Wissenschaftlich scheinen wir mit diesem Beispiel an die Grenze des bestehenden Systems der Zulassungsforschung zu stoßen. Die Autoren des Reviews sagen immer wieder, dass das derzeit gültige System der wissenschaftlichen Bewertung unbrauchbar ist. Es erlaubt es, dass man nur diejenigen Daten publiziert, die einem in den Kram passen und den Rest versteckt. Auch Studienregister, die es ja mittlerweile gibt, helfen da nur begrenzt. Denn die Daten sind Eigentum der Firma, die sie erzeugt hat. Und der ethische Standard, der einen Wissenschaftler zur Publikation seiner Daten verpflichtet, ist nicht einklagbar. Allenfalls öffentlicher Druck, wie hier, kann dazu führen, dass eine Firma unpublizierte Daten herausgibt. Erst wenn es ein selbstverständlicher Standard werden würde, dass alle Daten öffentlich, über Plattformen, zur Verfügung gestellt werden, würden sich Firmen oder Einzelne, die dies nicht tun, unglaubwürdig machen. Aber wer könnte Hüter und Pfleger der Daten sein? Wer würde die Plattformen finanzieren? Wer den Standard einklagen? Wenn man ausführlich über alle möglichen Lösungen nachdenkt, dann kommt man, scheint mir, rasch immer wieder an das Paradox, dass man ethisch-moralisches Verhalten nicht durch Regeln erzwingen kann.
Literatur
- Jefferson, T., Jones, M. A., Doshi, P., Del Mar, C. B., Hama, R., Thompson, M. J., et al. (2014). Neuraminidase inhibitors for preventing and treating influenza in healthy adults and children. Cochrane Database of Systematic Reviews, CD008965(April).

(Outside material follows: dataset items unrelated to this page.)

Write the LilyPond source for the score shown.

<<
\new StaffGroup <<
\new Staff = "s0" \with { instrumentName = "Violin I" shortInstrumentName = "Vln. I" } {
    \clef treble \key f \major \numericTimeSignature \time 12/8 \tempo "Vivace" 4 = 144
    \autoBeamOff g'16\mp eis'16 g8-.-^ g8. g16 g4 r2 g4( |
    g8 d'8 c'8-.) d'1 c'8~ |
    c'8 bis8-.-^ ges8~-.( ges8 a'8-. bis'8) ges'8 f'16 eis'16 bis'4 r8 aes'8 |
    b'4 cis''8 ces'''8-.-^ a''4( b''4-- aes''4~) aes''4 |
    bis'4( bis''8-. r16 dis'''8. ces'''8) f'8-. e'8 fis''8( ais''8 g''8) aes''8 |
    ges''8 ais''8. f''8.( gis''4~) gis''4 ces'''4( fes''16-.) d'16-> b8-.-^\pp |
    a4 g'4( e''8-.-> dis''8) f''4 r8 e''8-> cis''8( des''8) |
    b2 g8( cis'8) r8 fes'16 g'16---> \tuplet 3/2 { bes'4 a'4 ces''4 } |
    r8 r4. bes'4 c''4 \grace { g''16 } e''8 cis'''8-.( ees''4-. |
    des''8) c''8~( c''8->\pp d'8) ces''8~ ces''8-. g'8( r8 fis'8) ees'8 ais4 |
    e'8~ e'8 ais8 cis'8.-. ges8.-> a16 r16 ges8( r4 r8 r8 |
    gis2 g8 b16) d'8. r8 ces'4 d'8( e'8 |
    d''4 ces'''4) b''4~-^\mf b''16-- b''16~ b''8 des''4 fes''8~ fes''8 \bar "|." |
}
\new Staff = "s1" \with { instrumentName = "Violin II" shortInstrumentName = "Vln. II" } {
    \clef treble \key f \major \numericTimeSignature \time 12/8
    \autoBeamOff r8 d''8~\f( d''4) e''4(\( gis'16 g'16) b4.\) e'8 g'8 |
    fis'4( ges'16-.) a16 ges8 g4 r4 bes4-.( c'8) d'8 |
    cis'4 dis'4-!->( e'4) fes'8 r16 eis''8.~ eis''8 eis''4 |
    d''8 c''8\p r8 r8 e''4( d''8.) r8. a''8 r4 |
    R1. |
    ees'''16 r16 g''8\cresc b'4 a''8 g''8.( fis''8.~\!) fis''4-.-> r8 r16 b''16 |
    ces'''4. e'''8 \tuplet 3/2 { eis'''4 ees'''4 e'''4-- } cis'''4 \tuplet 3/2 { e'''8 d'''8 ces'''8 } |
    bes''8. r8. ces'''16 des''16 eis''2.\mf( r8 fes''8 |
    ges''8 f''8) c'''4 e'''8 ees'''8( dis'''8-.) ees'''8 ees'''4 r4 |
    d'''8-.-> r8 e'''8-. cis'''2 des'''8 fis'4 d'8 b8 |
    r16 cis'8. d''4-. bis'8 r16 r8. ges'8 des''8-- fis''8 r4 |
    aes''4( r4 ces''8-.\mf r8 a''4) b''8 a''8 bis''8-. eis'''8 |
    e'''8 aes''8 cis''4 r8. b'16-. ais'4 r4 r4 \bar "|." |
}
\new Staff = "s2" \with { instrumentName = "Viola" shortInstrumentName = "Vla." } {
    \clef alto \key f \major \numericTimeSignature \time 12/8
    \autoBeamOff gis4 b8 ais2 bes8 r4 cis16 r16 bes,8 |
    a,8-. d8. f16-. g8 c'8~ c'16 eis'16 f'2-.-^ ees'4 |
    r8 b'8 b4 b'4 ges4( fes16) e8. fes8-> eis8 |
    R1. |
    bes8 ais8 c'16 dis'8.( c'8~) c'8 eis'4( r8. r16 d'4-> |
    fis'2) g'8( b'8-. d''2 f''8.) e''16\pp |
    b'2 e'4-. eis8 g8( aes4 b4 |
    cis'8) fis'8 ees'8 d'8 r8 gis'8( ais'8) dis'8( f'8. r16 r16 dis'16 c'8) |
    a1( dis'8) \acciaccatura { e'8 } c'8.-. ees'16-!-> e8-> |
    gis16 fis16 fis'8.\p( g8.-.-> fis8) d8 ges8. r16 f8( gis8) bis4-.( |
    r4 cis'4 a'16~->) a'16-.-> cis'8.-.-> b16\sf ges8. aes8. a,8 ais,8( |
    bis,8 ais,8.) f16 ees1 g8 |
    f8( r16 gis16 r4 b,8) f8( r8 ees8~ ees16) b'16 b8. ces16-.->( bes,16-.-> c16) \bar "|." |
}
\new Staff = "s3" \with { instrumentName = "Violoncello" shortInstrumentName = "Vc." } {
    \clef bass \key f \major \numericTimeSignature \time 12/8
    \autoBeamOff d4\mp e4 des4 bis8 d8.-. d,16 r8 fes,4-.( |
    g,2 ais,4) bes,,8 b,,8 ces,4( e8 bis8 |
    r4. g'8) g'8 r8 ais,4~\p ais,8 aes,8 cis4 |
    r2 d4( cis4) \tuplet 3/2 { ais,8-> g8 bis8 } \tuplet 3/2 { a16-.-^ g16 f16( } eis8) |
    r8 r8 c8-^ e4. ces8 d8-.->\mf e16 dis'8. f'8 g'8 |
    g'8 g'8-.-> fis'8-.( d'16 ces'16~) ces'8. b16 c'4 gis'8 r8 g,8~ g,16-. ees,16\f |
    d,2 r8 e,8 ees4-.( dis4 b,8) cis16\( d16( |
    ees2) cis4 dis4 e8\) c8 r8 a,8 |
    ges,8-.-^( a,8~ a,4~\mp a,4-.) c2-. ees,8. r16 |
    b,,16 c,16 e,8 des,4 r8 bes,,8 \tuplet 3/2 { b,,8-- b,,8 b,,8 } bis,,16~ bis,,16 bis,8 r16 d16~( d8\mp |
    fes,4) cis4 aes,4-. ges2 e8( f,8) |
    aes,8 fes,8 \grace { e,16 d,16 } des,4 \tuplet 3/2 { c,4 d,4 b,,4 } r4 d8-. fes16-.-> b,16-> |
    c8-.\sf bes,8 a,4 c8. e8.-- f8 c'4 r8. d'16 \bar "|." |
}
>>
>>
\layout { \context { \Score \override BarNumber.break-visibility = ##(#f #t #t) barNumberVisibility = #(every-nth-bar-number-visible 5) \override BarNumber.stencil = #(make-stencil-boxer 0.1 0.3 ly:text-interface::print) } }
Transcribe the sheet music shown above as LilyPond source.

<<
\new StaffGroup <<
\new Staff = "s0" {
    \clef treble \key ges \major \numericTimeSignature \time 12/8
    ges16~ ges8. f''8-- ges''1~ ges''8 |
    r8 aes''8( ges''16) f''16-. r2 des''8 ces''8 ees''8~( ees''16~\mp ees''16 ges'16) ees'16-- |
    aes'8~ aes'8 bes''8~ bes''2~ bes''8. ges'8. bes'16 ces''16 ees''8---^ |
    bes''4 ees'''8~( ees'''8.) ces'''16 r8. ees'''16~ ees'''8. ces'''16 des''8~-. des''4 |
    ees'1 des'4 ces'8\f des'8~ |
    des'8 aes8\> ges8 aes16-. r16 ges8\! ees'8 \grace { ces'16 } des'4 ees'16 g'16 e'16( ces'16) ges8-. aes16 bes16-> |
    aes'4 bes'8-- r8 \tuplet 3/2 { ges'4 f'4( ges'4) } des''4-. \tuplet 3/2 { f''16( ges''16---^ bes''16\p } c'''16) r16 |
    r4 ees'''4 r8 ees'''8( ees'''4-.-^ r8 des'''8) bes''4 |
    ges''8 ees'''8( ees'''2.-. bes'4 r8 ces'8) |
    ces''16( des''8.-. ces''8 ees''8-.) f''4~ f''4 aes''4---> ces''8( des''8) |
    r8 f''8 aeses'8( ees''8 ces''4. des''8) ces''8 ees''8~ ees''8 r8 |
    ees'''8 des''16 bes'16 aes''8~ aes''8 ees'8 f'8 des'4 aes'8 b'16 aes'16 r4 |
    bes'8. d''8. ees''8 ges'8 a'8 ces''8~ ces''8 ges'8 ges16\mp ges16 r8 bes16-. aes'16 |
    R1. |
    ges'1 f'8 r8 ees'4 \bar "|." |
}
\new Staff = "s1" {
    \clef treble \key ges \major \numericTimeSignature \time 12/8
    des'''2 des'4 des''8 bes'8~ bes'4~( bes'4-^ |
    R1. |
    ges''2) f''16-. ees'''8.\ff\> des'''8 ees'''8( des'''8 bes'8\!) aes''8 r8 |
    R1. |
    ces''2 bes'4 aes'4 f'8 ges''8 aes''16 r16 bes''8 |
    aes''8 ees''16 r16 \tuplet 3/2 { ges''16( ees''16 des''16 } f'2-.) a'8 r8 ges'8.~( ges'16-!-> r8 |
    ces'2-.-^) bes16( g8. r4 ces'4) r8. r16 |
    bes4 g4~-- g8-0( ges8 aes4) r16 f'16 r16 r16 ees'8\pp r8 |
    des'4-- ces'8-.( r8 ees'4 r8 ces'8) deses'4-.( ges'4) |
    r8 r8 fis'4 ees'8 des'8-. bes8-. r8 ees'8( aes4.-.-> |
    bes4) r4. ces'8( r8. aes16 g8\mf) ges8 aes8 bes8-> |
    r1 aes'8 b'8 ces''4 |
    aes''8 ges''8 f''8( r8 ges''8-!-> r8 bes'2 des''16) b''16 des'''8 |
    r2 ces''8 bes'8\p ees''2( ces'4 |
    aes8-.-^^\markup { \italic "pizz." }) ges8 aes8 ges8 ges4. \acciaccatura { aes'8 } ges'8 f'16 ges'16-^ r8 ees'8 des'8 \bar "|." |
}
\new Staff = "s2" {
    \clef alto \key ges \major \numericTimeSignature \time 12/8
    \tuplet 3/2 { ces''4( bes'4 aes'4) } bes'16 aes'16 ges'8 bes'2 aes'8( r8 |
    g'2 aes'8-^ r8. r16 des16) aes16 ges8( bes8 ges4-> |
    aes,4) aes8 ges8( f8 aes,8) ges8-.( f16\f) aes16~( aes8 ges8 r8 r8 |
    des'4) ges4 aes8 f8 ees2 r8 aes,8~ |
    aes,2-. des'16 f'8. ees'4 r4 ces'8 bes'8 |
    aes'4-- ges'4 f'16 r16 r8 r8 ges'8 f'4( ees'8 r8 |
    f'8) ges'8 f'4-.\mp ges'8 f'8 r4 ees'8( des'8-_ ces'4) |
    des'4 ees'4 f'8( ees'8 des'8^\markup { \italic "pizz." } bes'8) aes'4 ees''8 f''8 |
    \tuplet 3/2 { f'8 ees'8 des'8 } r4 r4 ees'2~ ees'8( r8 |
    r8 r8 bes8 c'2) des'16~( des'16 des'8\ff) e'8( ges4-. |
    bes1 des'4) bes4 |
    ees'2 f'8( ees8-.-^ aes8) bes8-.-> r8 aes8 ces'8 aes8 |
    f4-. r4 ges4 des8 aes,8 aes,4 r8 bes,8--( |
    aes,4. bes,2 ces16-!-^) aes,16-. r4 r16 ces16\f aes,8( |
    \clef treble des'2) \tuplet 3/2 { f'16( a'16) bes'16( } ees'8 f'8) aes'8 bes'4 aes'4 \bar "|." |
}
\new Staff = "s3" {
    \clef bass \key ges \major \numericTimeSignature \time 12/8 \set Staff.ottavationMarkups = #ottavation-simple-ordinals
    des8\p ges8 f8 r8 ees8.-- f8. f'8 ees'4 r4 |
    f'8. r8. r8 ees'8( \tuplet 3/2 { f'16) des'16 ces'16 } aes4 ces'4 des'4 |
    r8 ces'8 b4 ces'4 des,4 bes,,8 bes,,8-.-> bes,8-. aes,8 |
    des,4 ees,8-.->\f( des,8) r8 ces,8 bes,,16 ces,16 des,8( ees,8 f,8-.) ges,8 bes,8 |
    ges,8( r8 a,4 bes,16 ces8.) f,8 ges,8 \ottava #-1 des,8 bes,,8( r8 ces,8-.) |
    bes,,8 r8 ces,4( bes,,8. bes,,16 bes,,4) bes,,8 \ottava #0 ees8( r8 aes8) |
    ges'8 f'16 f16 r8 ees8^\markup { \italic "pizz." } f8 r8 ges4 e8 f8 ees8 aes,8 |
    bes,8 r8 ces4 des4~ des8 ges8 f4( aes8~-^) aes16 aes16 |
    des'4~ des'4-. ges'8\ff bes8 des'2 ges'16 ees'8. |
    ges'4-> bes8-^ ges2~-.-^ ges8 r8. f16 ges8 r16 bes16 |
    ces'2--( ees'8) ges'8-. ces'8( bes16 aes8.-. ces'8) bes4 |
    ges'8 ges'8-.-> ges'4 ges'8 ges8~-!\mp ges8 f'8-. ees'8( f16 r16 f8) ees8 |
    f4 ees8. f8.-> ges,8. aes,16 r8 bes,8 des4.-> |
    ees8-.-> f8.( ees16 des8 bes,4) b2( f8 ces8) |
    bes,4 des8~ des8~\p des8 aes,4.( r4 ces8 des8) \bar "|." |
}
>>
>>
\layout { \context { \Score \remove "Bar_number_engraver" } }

- Gøtzsche, P. C. (2013). Deadly Medicines and Organised Crime: How Big Pharma Has Corrupted Health Care. London: Radcliff.
- Jefferson, T., Jones, M., Doshi, P., & Del Mar, C. (2009). Neuraminidase inhibitors for preventing and treating influenza in healthy adults: systematic review and meta-analysis. British Medical Journal, 339, b5106.